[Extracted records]
◇ ◇ ◇ ◇ ◇

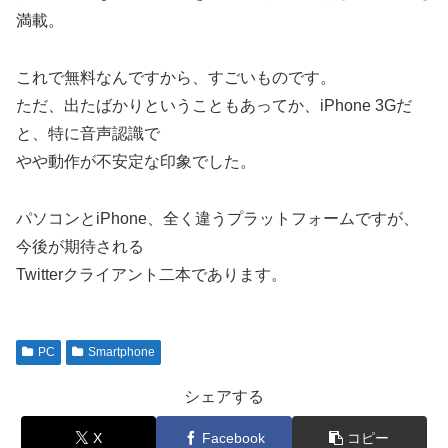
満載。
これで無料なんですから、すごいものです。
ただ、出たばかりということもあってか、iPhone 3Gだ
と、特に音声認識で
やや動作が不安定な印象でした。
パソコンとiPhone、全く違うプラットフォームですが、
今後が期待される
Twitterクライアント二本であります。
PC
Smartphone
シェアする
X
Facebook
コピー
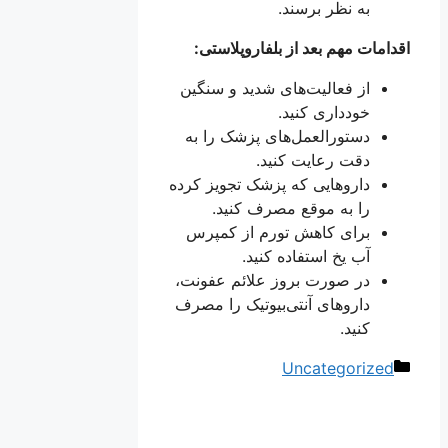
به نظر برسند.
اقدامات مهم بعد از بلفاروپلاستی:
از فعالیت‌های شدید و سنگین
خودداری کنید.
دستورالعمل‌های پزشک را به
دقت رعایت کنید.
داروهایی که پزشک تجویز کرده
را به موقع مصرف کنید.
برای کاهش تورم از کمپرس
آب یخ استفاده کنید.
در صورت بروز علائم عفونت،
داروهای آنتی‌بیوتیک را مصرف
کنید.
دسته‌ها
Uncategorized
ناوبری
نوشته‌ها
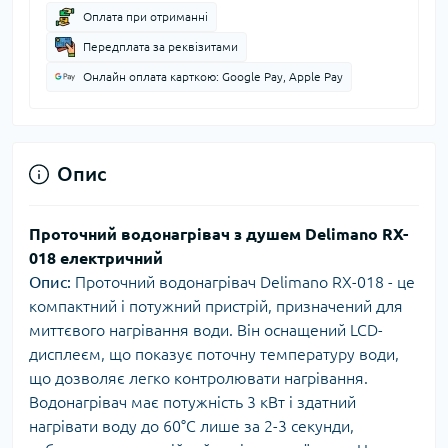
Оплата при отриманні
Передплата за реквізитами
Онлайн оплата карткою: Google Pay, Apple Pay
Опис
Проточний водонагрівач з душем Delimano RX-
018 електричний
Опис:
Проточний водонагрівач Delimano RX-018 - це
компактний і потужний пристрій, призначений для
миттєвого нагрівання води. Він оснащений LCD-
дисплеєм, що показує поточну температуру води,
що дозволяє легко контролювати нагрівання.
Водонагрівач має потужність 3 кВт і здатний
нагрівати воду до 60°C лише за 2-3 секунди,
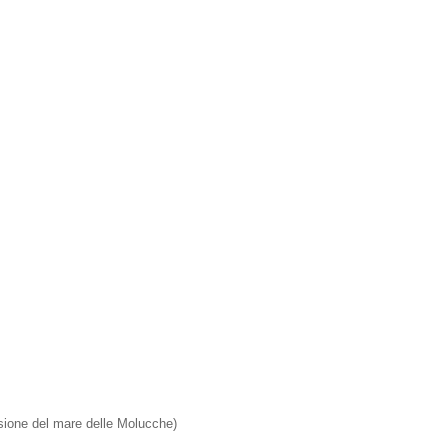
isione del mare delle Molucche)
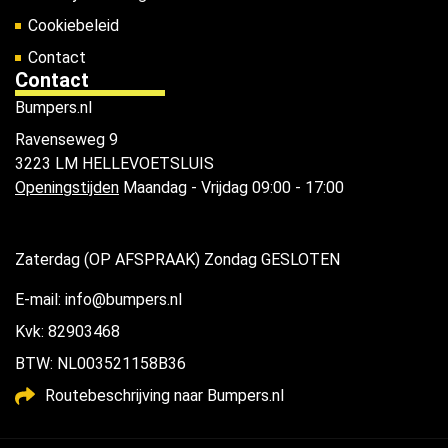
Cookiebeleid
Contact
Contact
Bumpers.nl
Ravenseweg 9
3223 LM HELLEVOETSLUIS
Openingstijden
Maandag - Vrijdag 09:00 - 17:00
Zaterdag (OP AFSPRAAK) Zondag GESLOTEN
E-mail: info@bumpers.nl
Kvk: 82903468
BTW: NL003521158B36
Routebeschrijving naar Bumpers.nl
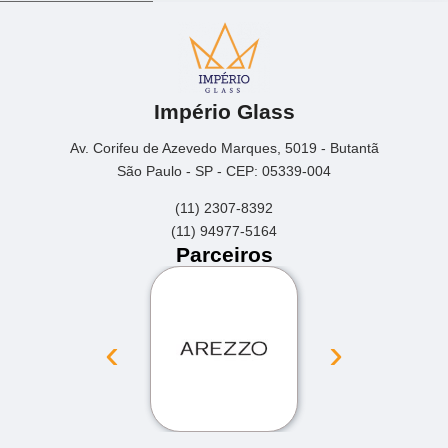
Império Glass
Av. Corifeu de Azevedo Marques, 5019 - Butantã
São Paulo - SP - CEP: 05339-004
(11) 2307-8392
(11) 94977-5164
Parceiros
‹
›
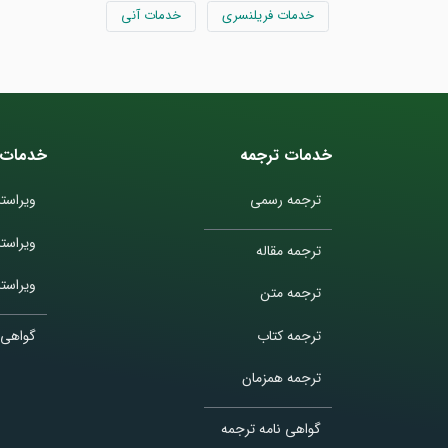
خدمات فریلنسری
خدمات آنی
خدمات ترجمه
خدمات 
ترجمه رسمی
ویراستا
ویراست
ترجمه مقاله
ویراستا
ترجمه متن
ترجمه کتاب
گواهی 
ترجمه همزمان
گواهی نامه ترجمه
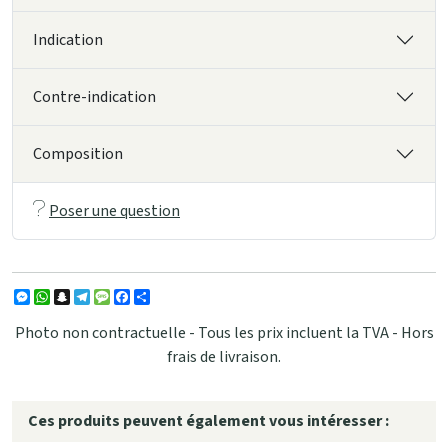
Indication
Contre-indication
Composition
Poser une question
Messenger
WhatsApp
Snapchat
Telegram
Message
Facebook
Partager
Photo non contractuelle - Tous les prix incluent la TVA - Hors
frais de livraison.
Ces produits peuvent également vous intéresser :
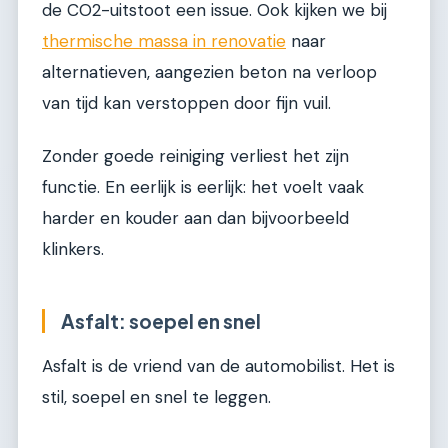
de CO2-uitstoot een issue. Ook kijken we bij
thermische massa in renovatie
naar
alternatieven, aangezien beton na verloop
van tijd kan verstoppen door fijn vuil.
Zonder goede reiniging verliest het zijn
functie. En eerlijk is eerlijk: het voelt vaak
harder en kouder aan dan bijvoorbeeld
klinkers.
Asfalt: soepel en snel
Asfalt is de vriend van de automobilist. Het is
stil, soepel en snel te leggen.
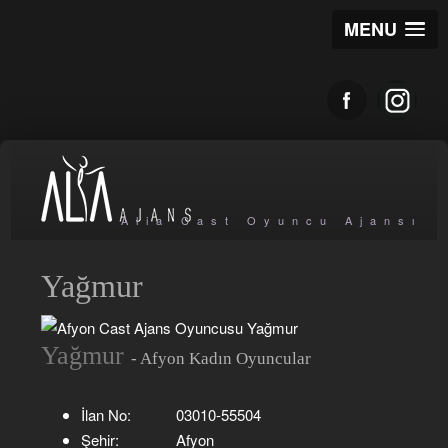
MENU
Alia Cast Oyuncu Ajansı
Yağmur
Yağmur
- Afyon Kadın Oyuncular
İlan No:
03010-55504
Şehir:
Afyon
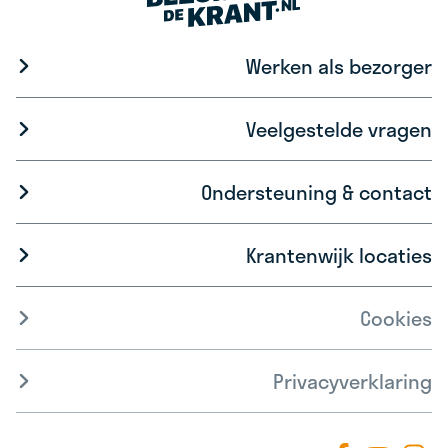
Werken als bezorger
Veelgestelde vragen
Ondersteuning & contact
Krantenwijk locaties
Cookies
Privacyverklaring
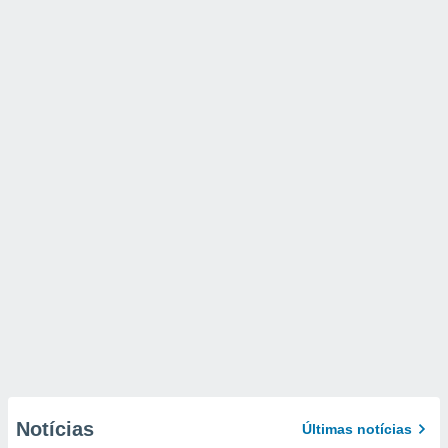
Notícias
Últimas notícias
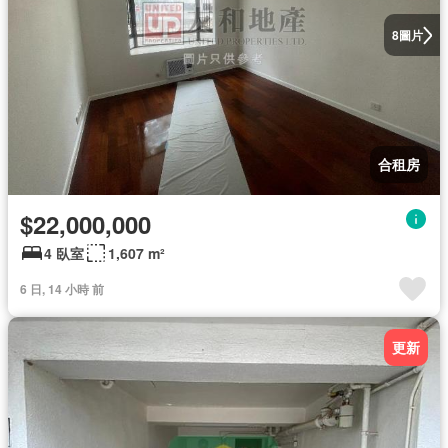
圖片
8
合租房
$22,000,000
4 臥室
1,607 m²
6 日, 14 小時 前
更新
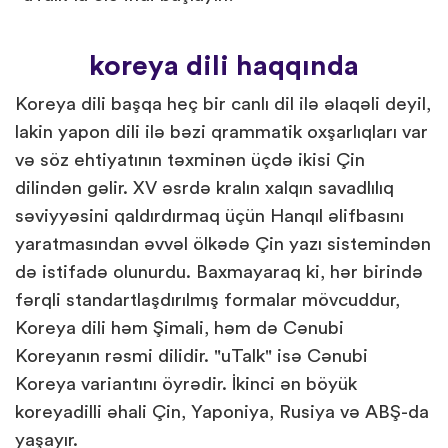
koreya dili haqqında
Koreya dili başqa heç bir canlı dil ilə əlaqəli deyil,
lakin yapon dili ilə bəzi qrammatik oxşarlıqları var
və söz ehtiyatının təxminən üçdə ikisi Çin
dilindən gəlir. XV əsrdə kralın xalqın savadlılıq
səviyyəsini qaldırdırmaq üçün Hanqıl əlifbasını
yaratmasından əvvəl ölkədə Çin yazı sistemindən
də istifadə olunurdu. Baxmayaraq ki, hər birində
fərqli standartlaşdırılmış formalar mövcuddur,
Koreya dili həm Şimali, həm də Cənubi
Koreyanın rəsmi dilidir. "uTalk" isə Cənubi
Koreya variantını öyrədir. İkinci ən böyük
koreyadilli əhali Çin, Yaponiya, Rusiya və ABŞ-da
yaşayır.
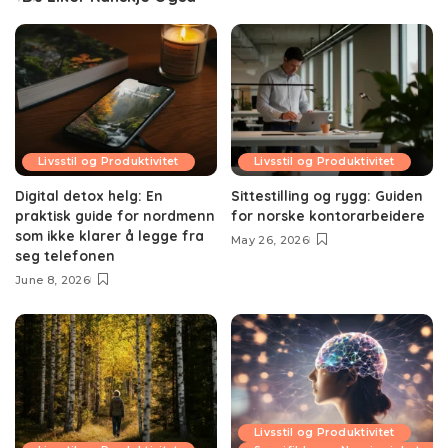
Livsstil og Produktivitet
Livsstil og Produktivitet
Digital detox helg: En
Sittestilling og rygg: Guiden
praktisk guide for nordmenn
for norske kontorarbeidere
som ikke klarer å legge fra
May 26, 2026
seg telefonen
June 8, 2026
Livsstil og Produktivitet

◇ ◇ ◇ ◇ ◇

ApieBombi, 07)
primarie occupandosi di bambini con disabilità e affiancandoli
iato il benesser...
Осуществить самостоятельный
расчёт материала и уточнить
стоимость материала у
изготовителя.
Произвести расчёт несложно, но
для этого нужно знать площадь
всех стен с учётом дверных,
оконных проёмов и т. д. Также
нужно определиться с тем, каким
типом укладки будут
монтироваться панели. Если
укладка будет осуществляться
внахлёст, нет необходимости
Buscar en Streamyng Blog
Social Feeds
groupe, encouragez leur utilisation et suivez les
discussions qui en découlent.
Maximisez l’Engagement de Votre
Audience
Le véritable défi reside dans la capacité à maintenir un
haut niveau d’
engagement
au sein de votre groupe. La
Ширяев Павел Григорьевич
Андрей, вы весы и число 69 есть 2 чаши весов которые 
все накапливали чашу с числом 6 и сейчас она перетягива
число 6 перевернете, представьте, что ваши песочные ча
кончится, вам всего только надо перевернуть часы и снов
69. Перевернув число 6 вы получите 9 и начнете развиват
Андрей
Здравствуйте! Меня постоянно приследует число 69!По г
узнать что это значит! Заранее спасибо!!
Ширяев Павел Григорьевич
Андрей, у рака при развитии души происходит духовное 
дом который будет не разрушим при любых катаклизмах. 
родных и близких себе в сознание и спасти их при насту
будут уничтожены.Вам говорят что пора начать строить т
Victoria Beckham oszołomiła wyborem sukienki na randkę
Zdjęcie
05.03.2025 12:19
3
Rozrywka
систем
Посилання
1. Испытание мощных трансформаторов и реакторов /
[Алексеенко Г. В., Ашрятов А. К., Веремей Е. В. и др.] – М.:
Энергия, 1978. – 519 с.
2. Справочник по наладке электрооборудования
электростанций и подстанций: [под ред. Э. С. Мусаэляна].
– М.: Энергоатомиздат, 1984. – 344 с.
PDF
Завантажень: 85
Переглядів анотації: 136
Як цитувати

◇ ◇ ◇ ◇ ◇

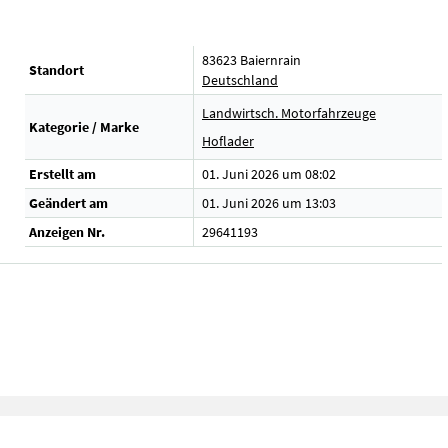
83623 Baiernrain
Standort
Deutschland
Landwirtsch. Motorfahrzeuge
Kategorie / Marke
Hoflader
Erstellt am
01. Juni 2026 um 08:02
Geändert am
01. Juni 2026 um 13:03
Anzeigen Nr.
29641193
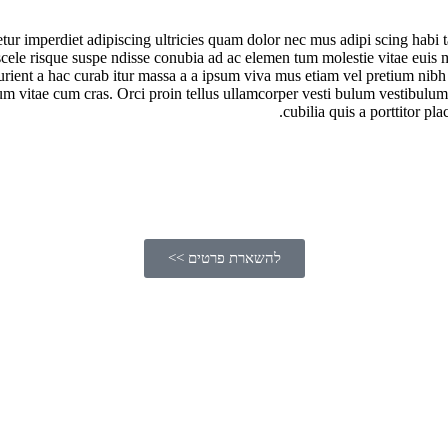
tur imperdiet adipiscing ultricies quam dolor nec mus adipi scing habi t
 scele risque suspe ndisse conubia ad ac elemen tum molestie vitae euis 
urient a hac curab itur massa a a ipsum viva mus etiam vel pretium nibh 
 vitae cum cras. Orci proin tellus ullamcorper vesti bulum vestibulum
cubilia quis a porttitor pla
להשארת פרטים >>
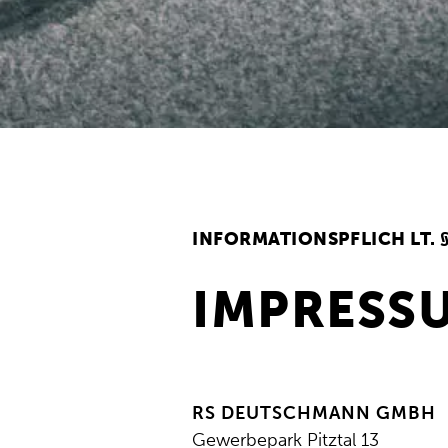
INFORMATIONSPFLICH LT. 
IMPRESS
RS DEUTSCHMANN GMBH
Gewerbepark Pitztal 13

◇ ◇ ◇ ◇ ◇

• EXERCISE GOAL: The required output is every line above from the one with "Social Feeds" down to the one with "Энергия, 1978. – 519 с.", restated word for word, ends included.

• FINAL ANSWER:
Social Feeds
groupe, encouragez leur utilisation et suivez les
discussions qui en découlent.
Maximisez l’Engagement de Votre
Audience
Le véritable défi reside dans la capacité à maintenir un
haut niveau d’
engagement
au sein de votre groupe. La
Ширяев Павел Григорьевич
Андрей, вы весы и число 69 есть 2 чаши весов которые 
все накапливали чашу с числом 6 и сейчас она перетягива
число 6 перевернете, представьте, что ваши песочные ча
кончится, вам всего только надо перевернуть часы и снов
69. Перевернув число 6 вы получите 9 и начнете развиват
Андрей
Здравствуйте! Меня постоянно приследует число 69!По г
узнать что это значит! Заранее спасибо!!
Ширяев Павел Григорьевич
Андрей, у рака при развитии души происходит духовное 
дом который будет не разрушим при любых катаклизмах. 
родных и близких себе в сознание и спасти их при насту
будут уничтожены.Вам говорят что пора начать строить т
Victoria Beckham oszołomiła wyborem sukienki na randkę
Zdjęcie
05.03.2025 12:19
3
Rozrywka
систем
Посилання
1. Испытание мощных трансформаторов и реакторов /
[Алексеенко Г. В., Ашрятов А. К., Веремей Е. В. и др.] – М.:
Энергия, 1978. – 519 с.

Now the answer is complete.